### Task inputs:

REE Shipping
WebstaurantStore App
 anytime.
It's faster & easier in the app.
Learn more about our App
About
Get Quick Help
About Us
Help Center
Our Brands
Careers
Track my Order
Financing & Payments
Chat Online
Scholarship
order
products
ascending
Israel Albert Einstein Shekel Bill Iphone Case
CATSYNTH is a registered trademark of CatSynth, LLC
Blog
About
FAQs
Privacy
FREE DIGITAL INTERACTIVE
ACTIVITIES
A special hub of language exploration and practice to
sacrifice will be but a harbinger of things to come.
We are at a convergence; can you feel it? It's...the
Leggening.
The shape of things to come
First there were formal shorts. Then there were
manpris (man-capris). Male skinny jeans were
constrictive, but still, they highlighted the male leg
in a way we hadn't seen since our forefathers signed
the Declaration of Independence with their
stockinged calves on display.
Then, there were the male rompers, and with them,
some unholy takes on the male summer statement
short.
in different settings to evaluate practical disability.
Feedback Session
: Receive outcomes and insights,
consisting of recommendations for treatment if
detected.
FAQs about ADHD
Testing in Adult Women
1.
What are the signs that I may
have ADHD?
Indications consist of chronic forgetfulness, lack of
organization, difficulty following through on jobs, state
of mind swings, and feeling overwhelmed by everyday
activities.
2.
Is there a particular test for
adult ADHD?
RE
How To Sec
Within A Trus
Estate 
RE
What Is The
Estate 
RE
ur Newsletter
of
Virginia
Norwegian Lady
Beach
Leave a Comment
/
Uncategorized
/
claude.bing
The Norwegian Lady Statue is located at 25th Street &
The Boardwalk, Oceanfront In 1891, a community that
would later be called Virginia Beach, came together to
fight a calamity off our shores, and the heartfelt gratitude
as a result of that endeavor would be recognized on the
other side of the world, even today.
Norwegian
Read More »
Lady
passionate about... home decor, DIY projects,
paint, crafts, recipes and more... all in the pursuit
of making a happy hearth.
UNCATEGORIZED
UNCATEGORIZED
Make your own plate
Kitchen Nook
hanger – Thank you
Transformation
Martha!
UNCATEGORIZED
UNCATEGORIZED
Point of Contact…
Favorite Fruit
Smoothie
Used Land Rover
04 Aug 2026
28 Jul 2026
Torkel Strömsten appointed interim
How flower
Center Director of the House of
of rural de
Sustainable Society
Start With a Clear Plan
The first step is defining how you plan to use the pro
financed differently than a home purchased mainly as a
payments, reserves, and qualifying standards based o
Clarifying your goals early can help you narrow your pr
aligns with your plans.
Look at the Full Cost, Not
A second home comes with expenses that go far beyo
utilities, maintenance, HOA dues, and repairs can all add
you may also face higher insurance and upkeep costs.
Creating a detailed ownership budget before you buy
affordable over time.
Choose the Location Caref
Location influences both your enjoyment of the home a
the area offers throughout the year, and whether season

### What is required:
Which lines in the items above contain the word "things"? Copy out each one.

### Expected output:
sacrifice will be but a harbinger of things to come.
The shape of things to come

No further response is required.